Weapons contractor Aerojet Rocketdyne has partnered with Lockheed Martin to design an advanced propulsion solution for the new Long Range Maneuverable Fires (LRMF) missile which will include work done at their Huntsville defense headquarters.
Lockheed Martin won a contract with the U.S. Army in March to develop a fourth increment of the Precision Strike Missile (PrSM), a a surface-to surface missile fired from HIMARS and MLRS launchers. Due to its extended range, that version of the PrSM is known as the LRMF missile. According to the Aviation & Missile Technology Consortium, the contract is for $33.3 million.
Aerojet Rocketdyne will be tasked with developing an advanced propulsion solution. The LRMF is intended to significantly extends the range of the current-generation PrSM of 60 to 499 kilometers. The exact range of the fourth increment has not been determined, but the PrSM project is supposed to provide a range over 400 kilometers.
“Aerojet Rocketdyne propulsion has powered U.S. Army systems for decades, and we look forward to leveraging that experience and our talented workforce to develop next-generation missiles with significantly extended range,” Eileen P. Drake, Aerojet Rocketdyne CEO and president, said. “In addition to providing Soldiers the edge in offensive operations, this extended range missile will serve as a powerful deterrent, promising effective strike capabilities from long ranges.”

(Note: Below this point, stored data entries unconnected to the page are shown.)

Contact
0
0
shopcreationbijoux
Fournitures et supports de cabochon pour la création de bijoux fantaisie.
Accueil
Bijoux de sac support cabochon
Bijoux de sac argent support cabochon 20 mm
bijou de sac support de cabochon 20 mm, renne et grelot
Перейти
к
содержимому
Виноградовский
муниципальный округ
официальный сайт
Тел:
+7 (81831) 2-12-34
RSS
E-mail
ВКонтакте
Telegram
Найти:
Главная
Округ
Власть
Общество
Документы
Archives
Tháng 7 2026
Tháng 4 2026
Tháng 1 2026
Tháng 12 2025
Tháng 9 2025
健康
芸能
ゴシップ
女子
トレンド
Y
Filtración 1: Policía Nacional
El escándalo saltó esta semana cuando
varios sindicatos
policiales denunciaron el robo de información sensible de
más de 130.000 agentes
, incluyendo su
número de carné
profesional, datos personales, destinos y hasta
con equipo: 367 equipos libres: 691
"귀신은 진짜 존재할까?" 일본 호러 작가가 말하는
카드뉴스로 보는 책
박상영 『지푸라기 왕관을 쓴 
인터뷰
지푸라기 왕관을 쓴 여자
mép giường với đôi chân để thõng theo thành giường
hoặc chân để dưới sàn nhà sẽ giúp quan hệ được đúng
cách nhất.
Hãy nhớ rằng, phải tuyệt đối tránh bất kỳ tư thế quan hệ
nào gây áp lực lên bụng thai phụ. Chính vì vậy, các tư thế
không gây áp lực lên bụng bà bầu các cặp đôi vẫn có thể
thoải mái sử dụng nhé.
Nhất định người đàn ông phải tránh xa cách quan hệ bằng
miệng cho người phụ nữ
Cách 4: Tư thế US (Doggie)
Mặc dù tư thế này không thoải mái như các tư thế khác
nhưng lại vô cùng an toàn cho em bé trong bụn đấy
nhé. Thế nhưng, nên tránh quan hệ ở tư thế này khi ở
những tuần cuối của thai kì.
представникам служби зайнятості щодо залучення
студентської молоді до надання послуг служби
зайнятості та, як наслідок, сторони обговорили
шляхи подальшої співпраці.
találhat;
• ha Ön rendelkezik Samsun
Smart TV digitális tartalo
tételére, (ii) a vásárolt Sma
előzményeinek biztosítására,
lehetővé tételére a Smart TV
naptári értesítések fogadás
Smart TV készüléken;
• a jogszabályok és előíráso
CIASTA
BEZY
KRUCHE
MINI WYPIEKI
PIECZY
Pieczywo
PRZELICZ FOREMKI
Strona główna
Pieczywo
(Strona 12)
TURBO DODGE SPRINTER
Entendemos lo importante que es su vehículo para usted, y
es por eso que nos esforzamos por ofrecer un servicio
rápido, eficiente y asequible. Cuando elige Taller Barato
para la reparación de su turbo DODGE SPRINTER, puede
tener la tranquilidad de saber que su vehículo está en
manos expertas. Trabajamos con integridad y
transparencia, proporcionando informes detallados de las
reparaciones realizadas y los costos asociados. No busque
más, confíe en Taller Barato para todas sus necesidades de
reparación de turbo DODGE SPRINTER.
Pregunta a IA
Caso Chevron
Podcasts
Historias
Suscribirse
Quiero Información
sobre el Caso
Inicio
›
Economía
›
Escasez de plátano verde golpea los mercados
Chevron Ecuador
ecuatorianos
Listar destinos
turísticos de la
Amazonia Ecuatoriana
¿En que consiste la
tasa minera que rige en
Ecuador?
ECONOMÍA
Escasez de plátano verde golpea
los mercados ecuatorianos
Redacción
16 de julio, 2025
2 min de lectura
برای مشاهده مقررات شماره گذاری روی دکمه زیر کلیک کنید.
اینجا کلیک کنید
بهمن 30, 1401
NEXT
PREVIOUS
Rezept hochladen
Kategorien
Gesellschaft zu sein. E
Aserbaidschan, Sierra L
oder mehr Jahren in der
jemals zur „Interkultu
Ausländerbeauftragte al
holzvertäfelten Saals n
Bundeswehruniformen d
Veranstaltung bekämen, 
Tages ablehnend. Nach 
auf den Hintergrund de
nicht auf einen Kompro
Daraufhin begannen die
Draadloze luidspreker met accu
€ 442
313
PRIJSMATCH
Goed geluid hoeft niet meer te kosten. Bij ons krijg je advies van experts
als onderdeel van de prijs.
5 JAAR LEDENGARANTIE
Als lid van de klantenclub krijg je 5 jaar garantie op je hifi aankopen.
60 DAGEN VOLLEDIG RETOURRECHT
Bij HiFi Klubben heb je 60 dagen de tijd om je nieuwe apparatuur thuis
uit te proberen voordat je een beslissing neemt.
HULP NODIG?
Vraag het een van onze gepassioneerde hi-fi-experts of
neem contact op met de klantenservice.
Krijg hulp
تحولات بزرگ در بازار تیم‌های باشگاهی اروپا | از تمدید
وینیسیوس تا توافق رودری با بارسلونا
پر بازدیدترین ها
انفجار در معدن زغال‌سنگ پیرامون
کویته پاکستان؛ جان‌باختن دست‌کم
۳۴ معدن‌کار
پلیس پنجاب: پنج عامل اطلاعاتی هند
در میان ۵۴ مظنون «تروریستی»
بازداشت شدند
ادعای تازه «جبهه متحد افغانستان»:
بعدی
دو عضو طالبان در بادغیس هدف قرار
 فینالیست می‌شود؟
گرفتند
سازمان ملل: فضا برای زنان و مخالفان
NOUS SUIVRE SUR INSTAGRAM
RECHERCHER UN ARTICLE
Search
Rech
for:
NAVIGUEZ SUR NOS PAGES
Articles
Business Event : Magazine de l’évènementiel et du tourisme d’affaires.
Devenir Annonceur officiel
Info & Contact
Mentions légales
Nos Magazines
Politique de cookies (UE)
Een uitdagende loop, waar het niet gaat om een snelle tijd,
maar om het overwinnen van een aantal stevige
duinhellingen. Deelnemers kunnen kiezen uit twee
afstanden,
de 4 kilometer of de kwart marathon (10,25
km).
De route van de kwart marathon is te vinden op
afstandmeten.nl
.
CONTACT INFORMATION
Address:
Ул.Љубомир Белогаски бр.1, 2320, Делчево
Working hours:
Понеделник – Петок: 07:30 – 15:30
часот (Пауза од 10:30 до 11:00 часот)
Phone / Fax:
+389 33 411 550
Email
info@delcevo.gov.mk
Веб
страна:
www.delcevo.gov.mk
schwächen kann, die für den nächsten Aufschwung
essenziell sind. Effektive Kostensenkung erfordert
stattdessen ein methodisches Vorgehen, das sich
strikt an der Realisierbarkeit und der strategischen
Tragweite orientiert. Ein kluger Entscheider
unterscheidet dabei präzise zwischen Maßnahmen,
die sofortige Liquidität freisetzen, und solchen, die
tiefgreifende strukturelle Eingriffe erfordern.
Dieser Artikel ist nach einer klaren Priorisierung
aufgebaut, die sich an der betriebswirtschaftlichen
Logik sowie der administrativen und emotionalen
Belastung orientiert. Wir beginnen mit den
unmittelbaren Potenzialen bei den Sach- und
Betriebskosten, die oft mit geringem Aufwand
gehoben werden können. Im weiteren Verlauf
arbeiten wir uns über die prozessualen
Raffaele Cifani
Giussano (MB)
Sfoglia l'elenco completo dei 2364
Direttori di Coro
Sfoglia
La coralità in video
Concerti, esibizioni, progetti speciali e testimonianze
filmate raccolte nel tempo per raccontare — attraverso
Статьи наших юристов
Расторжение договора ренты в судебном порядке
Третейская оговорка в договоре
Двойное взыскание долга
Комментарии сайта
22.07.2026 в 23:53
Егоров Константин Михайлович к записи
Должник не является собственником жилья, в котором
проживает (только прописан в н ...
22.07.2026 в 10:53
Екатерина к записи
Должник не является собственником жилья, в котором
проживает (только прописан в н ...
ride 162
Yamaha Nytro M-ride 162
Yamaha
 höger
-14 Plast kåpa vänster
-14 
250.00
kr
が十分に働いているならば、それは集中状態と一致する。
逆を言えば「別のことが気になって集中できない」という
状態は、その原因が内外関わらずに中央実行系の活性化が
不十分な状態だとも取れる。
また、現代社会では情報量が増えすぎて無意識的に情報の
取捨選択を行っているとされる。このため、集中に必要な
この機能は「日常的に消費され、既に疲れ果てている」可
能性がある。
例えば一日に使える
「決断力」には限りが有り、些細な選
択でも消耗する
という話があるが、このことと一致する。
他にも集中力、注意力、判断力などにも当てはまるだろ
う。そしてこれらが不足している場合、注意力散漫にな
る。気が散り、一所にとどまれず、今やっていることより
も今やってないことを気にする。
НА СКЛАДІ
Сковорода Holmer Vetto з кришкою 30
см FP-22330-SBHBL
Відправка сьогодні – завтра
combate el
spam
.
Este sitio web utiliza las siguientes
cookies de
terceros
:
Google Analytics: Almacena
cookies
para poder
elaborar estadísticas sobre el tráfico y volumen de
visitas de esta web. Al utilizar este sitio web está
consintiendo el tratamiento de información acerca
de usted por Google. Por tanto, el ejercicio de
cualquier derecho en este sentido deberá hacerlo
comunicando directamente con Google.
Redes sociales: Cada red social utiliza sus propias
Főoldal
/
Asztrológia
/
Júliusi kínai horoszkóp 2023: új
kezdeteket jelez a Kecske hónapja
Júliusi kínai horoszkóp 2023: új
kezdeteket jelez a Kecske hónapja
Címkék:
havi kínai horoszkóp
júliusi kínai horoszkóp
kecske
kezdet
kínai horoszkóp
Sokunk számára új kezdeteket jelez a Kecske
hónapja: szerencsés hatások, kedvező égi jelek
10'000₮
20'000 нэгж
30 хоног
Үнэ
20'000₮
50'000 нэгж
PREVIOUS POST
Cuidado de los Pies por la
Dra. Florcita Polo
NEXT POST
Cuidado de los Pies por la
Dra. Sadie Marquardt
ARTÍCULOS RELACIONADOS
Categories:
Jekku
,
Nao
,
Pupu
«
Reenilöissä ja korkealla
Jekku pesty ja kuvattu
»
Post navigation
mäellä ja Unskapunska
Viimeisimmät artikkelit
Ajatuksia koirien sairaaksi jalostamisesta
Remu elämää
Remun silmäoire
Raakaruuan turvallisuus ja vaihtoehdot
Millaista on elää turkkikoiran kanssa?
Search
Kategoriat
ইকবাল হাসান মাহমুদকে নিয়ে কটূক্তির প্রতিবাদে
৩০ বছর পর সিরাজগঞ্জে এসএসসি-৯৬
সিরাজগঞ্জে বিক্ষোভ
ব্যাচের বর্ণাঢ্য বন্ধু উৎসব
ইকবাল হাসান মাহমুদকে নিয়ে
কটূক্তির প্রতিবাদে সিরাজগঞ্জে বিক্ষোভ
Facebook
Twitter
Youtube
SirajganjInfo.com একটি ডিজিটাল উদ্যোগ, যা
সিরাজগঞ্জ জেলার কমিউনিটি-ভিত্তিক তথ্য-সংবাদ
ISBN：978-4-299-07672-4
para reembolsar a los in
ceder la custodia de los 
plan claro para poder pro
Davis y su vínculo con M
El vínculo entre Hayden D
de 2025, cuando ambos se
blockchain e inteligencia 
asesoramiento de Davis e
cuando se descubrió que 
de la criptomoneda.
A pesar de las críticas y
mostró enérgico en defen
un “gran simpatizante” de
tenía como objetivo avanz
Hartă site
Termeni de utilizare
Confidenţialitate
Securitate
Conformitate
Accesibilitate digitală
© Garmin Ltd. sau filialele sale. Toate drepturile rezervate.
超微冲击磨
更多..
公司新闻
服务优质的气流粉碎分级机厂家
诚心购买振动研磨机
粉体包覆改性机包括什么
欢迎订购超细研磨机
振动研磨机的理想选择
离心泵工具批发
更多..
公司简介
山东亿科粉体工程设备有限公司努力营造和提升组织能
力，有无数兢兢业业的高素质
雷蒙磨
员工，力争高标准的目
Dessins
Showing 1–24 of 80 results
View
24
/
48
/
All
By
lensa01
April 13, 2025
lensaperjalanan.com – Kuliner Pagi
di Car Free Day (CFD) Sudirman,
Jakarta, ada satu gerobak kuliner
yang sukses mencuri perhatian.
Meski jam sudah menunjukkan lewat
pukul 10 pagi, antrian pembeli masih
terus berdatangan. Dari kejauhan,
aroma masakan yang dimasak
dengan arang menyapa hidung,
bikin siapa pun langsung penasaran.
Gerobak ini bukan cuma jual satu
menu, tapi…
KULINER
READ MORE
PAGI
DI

According to Brad Fiebig, director of Tactical Missiles Advanced Programs at Lockheed Martin, development of the LRMF missile will take four phases. Phase 1 will focus on design and risk-reduction activities. Following flight tests, Lockheed Martin will transition to working with the U.S. Army’s Strategic and Operational Rockets and Missiles (STORM) project office, headquartered at Redstone Arsenal near Huntsville to produce the new PrSM. LRMF development, including Aerojet Rocketdyne’s propulsion solutions, may continue as managed by the U.S. Army’s Aviation & Missile Center.
Aerojet Rocketdyne will work on the project at both their defense headquarters in Huntsville and their West Palm Beach location. The Huntsville location employs over 800 people.
After development, the PrSM will replace the existing Army Tactical Missile Systems ATACMS program, which was terminated in the 2021 defense spending bill authorized by Congress. The ATACMS began use in 1991 during Iraq War 1, and they were used extensively in ground operations during Iraq War 2.
Editor’s note: A previous version of this article inaccurately stated that Aerojet Rocketdyne will presumably end their involvement after the design phase. Aerojet Rocketdyne has not disclosed whether they will be involved after the transition to production.